Mgr Guy Thomazeau à La Croix (juin 1997). Extrait de l'entretien avec Mgr Guy Thomazeau, évêque de Beauvais, Noyon, Senlis, président de la Commission épiscopale de la famille. Propos recueillis par Laurence Monroe, de La Croix. Paru dans La Croix daté du vendredi 27 juin 1997
Que pensez-vous des propos d'Elisabeth Guigou, ministre de la justice, sur le Contrat d'Union Civile et Sociale... ?
Ma mission d'évêque est d'annoncer plus que de dénoncer. Mais il y a des cas où réagir s'impose à notre responsabilité. Et l'enjeu de ce débat, à long terme, est plus important encore que le précédent. C'est non seulement en tant que chrétien mais en tant que citoyen qu'il faut réagir. On peut pleurer sur l'enfance bafouée et sur tous les enfants qui souffrent de blessures familiales. Mais que fait-on pour que les jeunes aient des points de repère sur le couple et la famille, première cellule de l'organisation sociale ? C'est grave de brouiller les repères qui fondent le droit de la famille.

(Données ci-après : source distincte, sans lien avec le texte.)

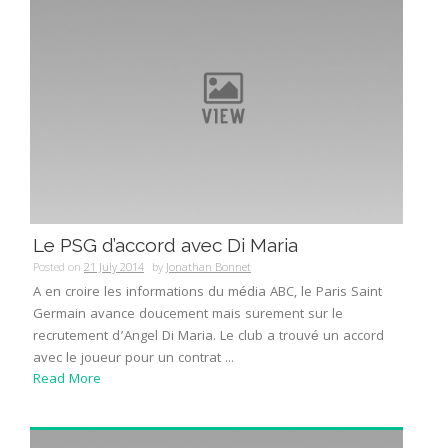
Le PSG d’accord avec Di Maria
Posted on
21 July 2014
by
Jonathan Bonnet
A en croire les informations du média ABC, le Paris Saint
Germain avance doucement mais surement sur le
recrutement d’Angel Di Maria. Le club a trouvé un accord
avec le joueur pour un contrat ...
Read More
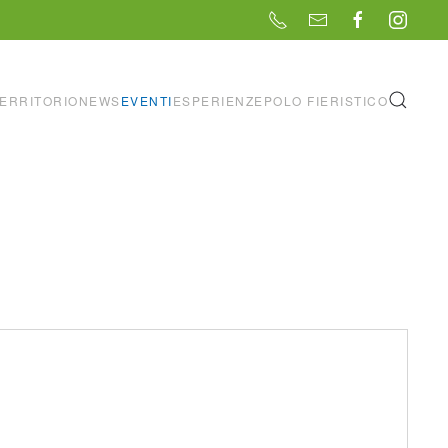
ERRITORIO
NEWS
EVENTI
ESPERIENZE
POLO FIERISTICO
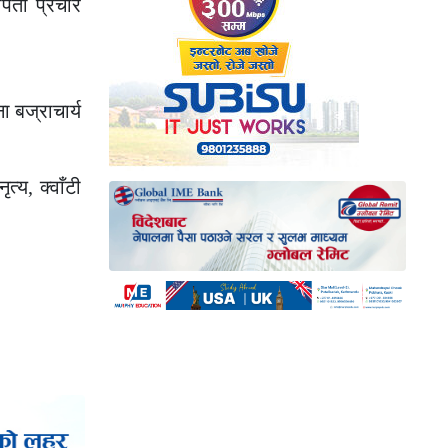
ापती प्रचार
 बज्राचार्य
त्य, क्वाँटी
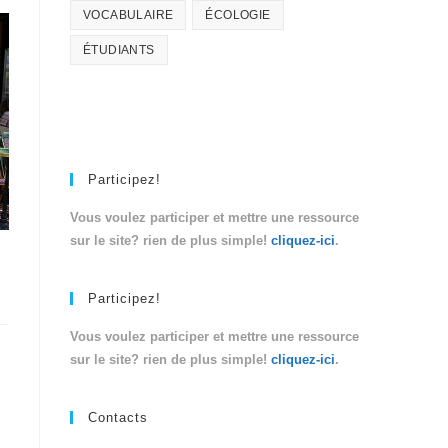
VOCABULAIRE
ÉCOLOGIE
ÉTUDIANTS
Participez!
Vous voulez participer et mettre une ressource
sur le site? rien de plus simple!
cliquez-ici
.
Participez!
Vous voulez participer et mettre une ressource
sur le site? rien de plus simple!
cliquez-ici
.
Contacts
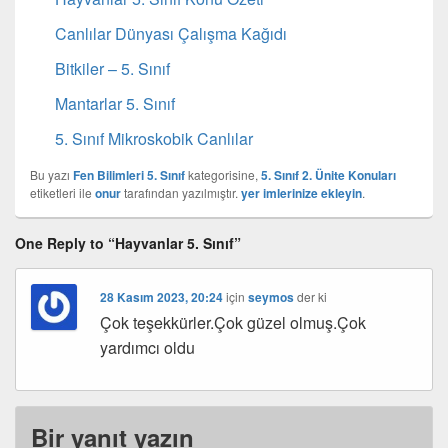
Canlılar Dünyası Çalışma Kağıdı
Bitkiler – 5. Sınıf
Mantarlar 5. Sınıf
5. Sınıf Mikroskobik Canlılar
Bu yazı
Fen Bilimleri 5. Sınıf
kategorisine,
5. Sınıf 2. Ünite Konuları
etiketleri ile
onur
tarafından yazılmıştır.
yer imlerinize ekleyin
.
One Reply to “Hayvanlar 5. Sınıf”
28 Kasım 2023, 20:24
için
seymos
der ki
Çok teşekkürler.Çok güzel olmuş.Çok
yardımcı oldu
Bir yanıt yazın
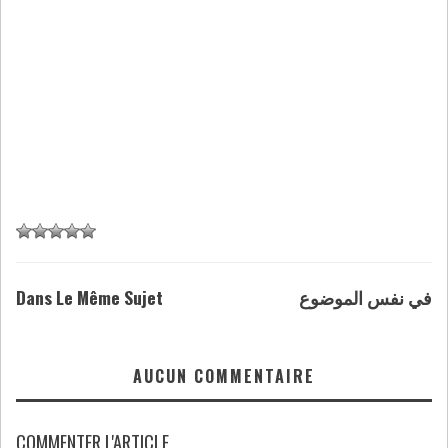
Dans Le Même Sujet
في نفس الموضوع
AUCUN COMMENTAIRE
COMMENTER L'ARTICLE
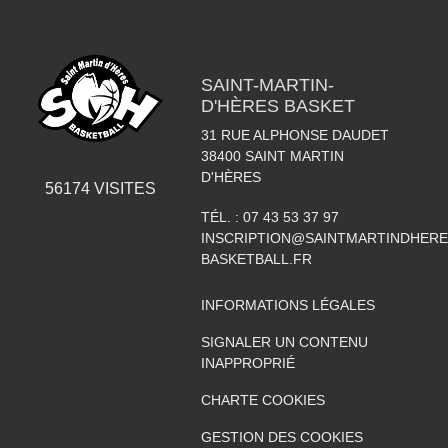
SAINT-MARTIN-
D'HÈRES BASKET
31 RUE ALPHONSE DAUDET
38400
SAINT MARTIN
D'HÈRES
56174
VISITES
TÉL. :
07 43 53 37 97
INSCRIPTION@SAINTMARTINDHERE
BASKETBALL.FR
INFORMATIONS LÉGALES
SIGNALER UN CONTENU
INAPPROPRIÉ
CHARTE COOKIES
GESTION DES COOKIES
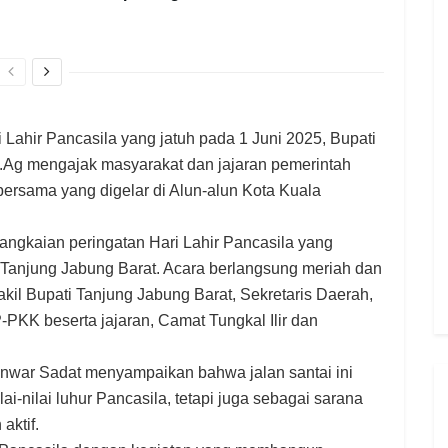
Lahir Pancasila yang jatuh pada 1 Juni 2025, Bupati
M.Ag mengajak masyarakat dan jajaran pemerintah
 bersama yang digelar di Alun-alun Kota Kuala
 rangkaian peringatan Hari Lahir Pancasila yang
Tanjung Jabung Barat. Acara berlangsung meriah dan
kil Bupati Tanjung Jabung Barat, Sekretaris Daerah,
-PKK beserta jajaran, Camat Tungkal Ilir dan
nwar Sadat menyampaikan bahwa jalan santai ini
ai-nilai luhur Pancasila, tetapi juga sebagai sarana
aktif.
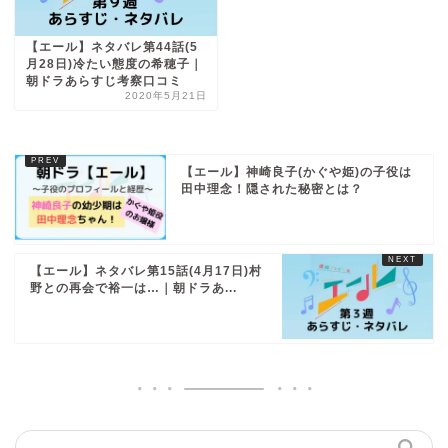
【エール】ネタバレ第44話(5
月28日)冷たい態度の希穂子｜
朝ドラあらすじ考察口コミ
2020年5月21日
【エール】神崎良子(かぐや姫)の子役は
田中理念！隠された秘密とは？
【エール】ネタバレ第15話(4月17日)村
野との再会で裕一は…｜朝ドラあ...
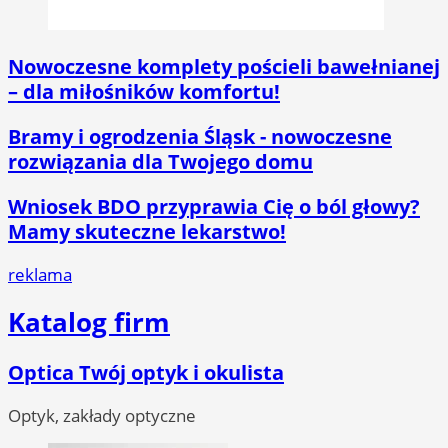
Nowoczesne komplety pościeli bawełnianej
– dla miłośników komfortu!
Bramy i ogrodzenia Śląsk - nowoczesne
rozwiązania dla Twojego domu
Wniosek BDO przyprawia Cię o ból głowy?
Mamy skuteczne lekarstwo!
reklama
Katalog firm
Optica Twój optyk i okulista
Optyk, zakłady optyczne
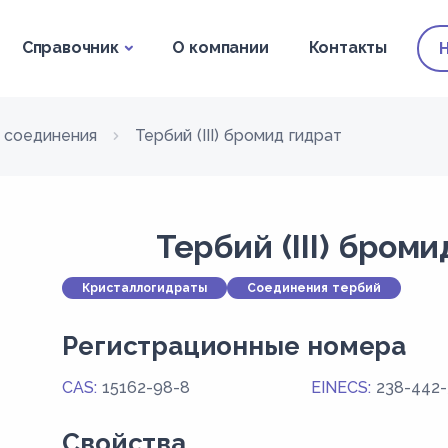
Справочник
О компании
Контакты
 соединения
Тербий (III) бромид гидрат
Тербий (III) бром
Кристаллогидраты
Соединения тербий
Регистрационные номера
CAS:
15162-98-8
EINECS:
238-442-
Свойства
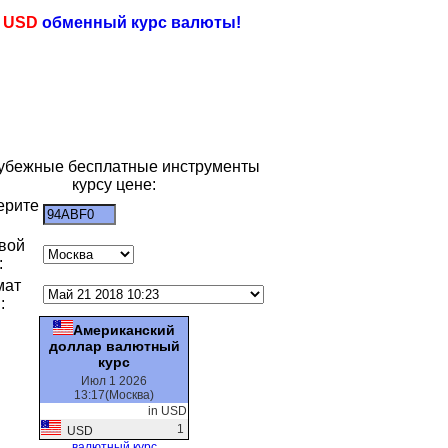
e
USD
обменный курс валюты!
убежные бесплатные инструменты
курсу цене:
ерите
:
вой
:
мат
:
Американский
доллар валютный
курс
Июл 1 2026
13:17(Москва)
in USD
1
USD
валютный курс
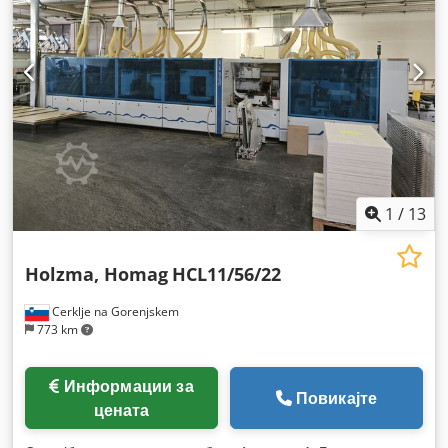
1
/
13
Holzma, Homag
HCL11/56/22
Cerklje na Gorenjskem
773 km
Информации за
Повикајте
цената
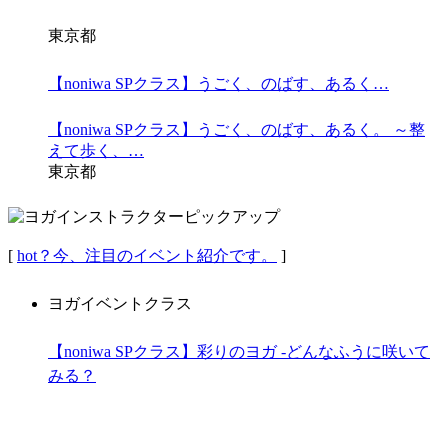
東京都
【noniwa SPクラス】うごく、のばす、あるく…
【noniwa SPクラス】うごく、のばす、あるく。 ～整
えて歩く、…
東京都
[
hot？
今、注目のイベント紹介です。
]
ヨガイベントクラス
【noniwa SPクラス】彩りのヨガ -どんなふうに咲いて
みる？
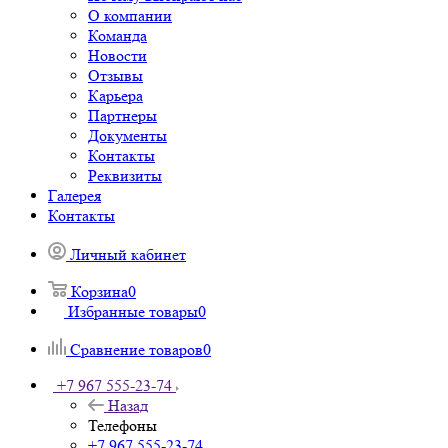
О компании
Команда
Новости
Отзывы
Карьера
Партнеры
Документы
Контакты
Реквизиты
Галерея
Контакты
Личный кабинет
Корзина
0
Избранные товары
0
Сравнение товаров
0
+7 967 555-23-74
Назад
Телефоны
+7 967 555-23-74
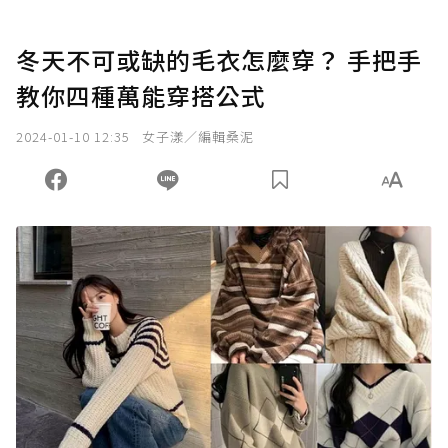
冬天不可或缺的毛衣怎麼穿？ 手把手
教你四種萬能穿搭公式
2024-01-10 12:35
女子漾／編輯桑泥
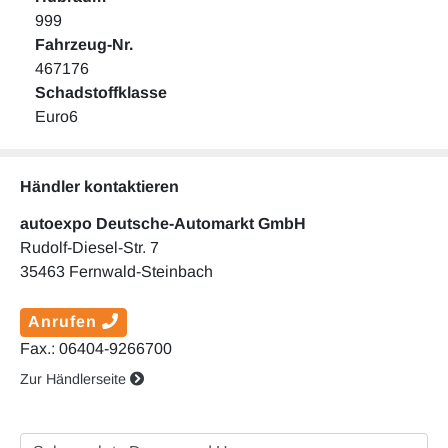
999
Fahrzeug-Nr.
467176
Schadstoffklasse
Euro6
Händler kontaktieren
autoexpo Deutsche-Automarkt GmbH
Rudolf-Diesel-Str. 7
35463 Fernwald-Steinbach
Anrufen
Fax.: 06404-9266700
Zur Händlerseite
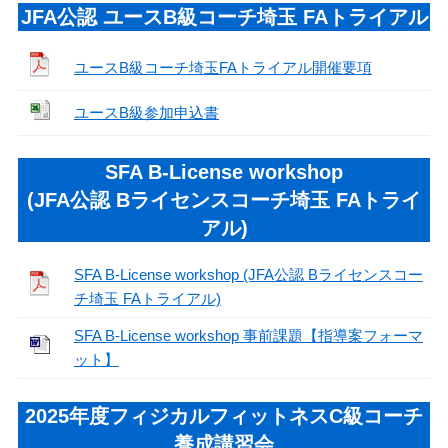
JFA公認 ユースB級コーチ埼玉 FAトライアル
ユースB級コーチ埼玉FAトライアル開催要項
ユースB級参加申込書
SFA B-License workshop
(JFA公認 Bライセンスコーチ埼玉 FAトライ
アル)
SFA B-License workshop (JFA公認 Bライセンスコー
チ埼玉 FAトライアル)
SFA B-License workshop 事前課題【指導案フォーマ
ット】
2025年度フィジカルフィットネスC級コーチ
養成講習会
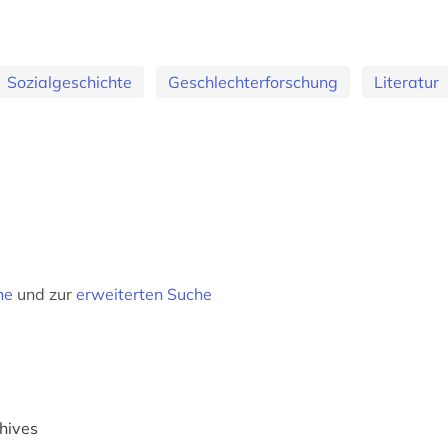
Sozialgeschichte
Geschlechterforschung
Literatur
he
und zur
erweiterten Suche
hives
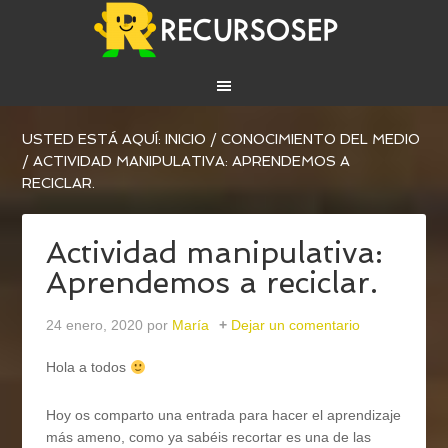
USTED ESTÁ AQUÍ:
INICIO
/
CONOCIMIENTO DEL MEDIO
/
ACTIVIDAD MANIPULATIVA: APRENDEMOS A
RECICLAR.
Actividad manipulativa:
Aprendemos a reciclar.
24 enero, 2020
por
María
Dejar un comentario
Hola a todos
Hoy os comparto una entrada para hacer el aprendizaje
más ameno, como ya sabéis recortar es una de las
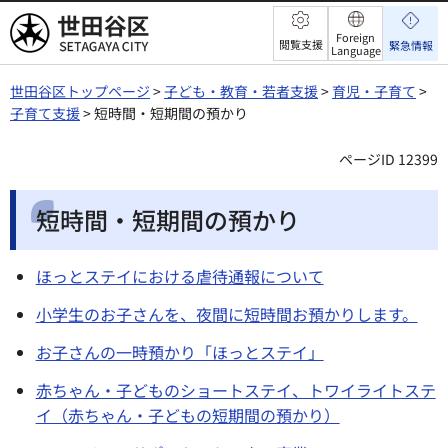
世田谷区
Foreign
閲覧支援
緊急情報
Language
世田谷区トップページ
>
子ども・教育・若者支援
>
育児・子育て
>
子育て支援
> 短時間・短期間の預かり
ページID 12399
短時間・短期間の預かり
ほっとステイにおける虐待通報について
小学生のお子さんを、夜間に短時間お預かりします。
お子さんの一時預かり「ほっとステイ」
赤ちゃん・子どものショートステイ、トワイライトステ
イ（赤ちゃん・子どもの短期間の預かり）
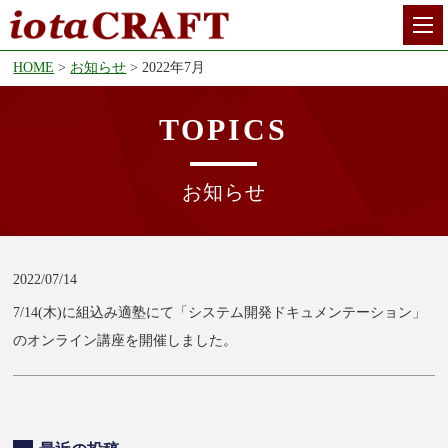
HOME
お知らせ
2022年7月
TOPICS
お知らせ
2022/07/14
7/14(木)に組込み適塾にて「システム開発ドキュメンテーション」
のオンライン講座を開催しました。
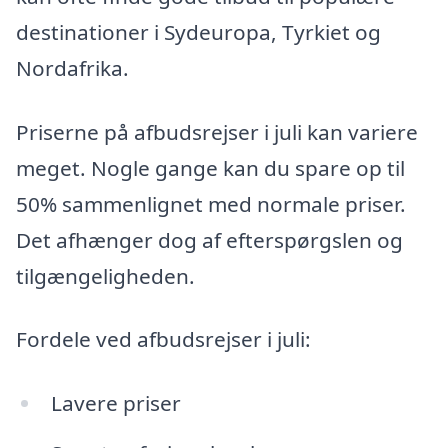
destinationer i Sydeuropa, Tyrkiet og
Nordafrika.
Priserne på afbudsrejser i juli kan variere
meget. Nogle gange kan du spare op til
50% sammenlignet med normale priser.
Det afhænger dog af efterspørgslen og
tilgængeligheden.
Fordele ved afbudsrejser i juli:
Lavere priser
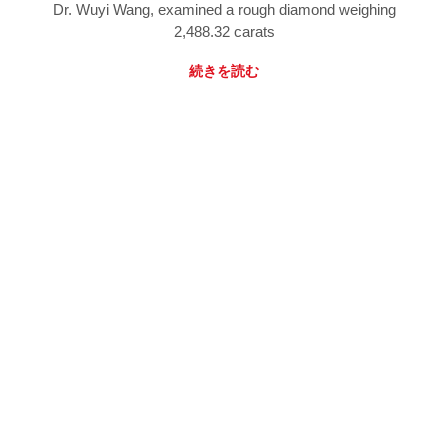
Dr. Wuyi Wang, examined a rough diamond weighing
2,488.32 carats
続きを読む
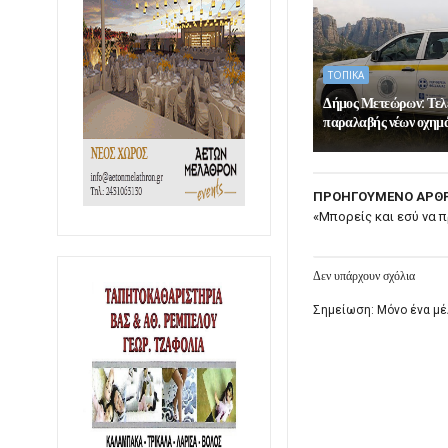
ΤΟΠΙΚΑ
Δήμος Μετεώρων: Τελ
παραλαβής νέων οχημ
ΠΡΟΗΓΟΥΜΕΝΟ ΑΡΘ
«Μπορείς και εσύ να 
Δεν υπάρχουν σχόλια
Σημείωση: Μόνο ένα μέ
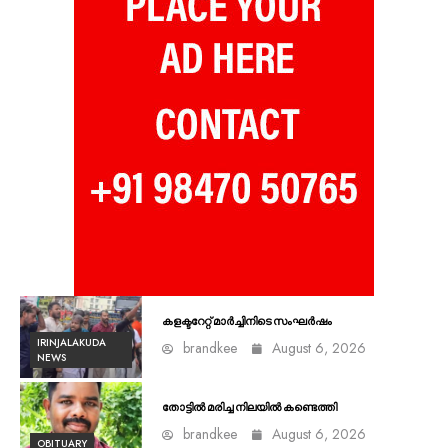
കളക്ടറേറ്റ് മാർച്ചിനിടെ സംഘർഷം
IRINJALAKUDA
brandkee
August 6, 2026
NEWS
തോട്ടിൽ മരിച്ച നിലയിൽ കണ്ടെത്തി
brandkee
August 6, 2026
OBITUARY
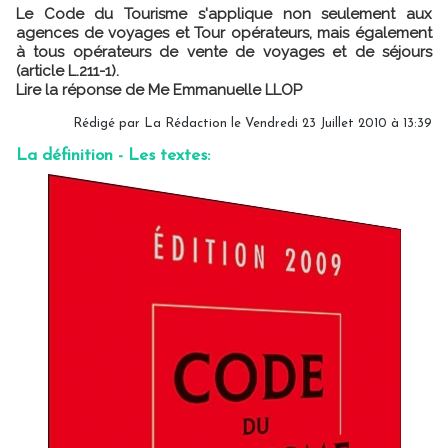
Le Code du Tourisme s'applique non seulement aux
agences de voyages et Tour opérateurs, mais également
à tous opérateurs de vente de voyages et de séjours
(article L.211-1).
Lire la réponse de Me Emmanuelle LLOP
Rédigé par La Rédaction le Vendredi 23 Juillet 2010 à 13:39
La définition - Les textes:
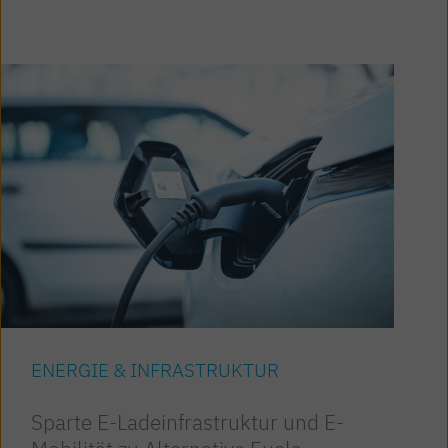
ENERGIE & INFRASTRUKTUR
Sparte E-Ladeinfrastruktur und E-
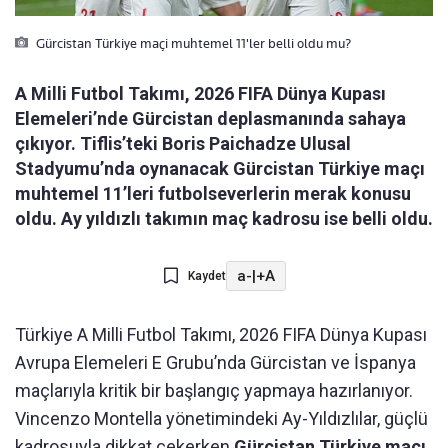
Gürcistan Türkiye maçi muhtemel 11'ler belli oldu mu?
A Milli Futbol Takımı, 2026 FIFA Dünya Kupası
Elemeleri’nde Gürcistan deplasmanında sahaya
çıkıyor. Tiflis’teki Boris Paichadze Ulusal
Stadyumu’nda oynanacak Gürcistan Türkiye maçı
muhtemel 11’leri futbolseverlerin merak konusu
oldu. Ay yıldızlı takımın maç kadrosu ise belli oldu.
a-
|
+A
Kaydet
Türkiye A Milli Futbol Takımı, 2026 FIFA Dünya Kupası
Avrupa Elemeleri E Grubu’nda Gürcistan ve İspanya
maçlarıyla kritik bir başlangıç yapmaya hazırlanıyor.
Vincenzo Montella yönetimindeki Ay-Yıldızlılar, güçlü
kadrosuyla dikkat çekerken
Gürcistan Türkiye maçı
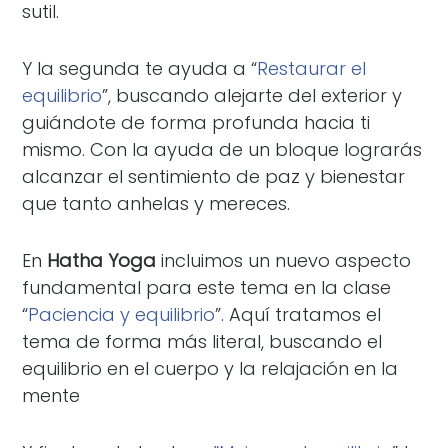
sutil.
Y la segunda te ayuda a “
Restaurar el
equilibrio
”, buscando alejarte del exterior y
guiándote de forma profunda hacia ti
mismo. Con la ayuda de un bloque lograrás
alcanzar el sentimiento de paz y bienestar
que tanto anhelas y mereces.
En
Hatha Yoga
incluimos un nuevo aspecto
fundamental para este tema en la clase
“
Paciencia y equilibrio
”. Aquí tratamos el
tema de forma más literal, buscando el
equilibrio en el cuerpo y la relajación en la
mente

Le contrat d'union civile et sociale est un serpent de mer. Un groupe de pression déterminé, arguant de motifs d'équité, revendique la parité entre le mariage et toute autre forme de vie à deux. Le contrat d'union civile et sociale est une étape vers cet objectif. Puisse le pays réaliser la gravité de l'enjeu de toute relativisation du droit familial sur un sujet où le droit notarial suffirait à répondre.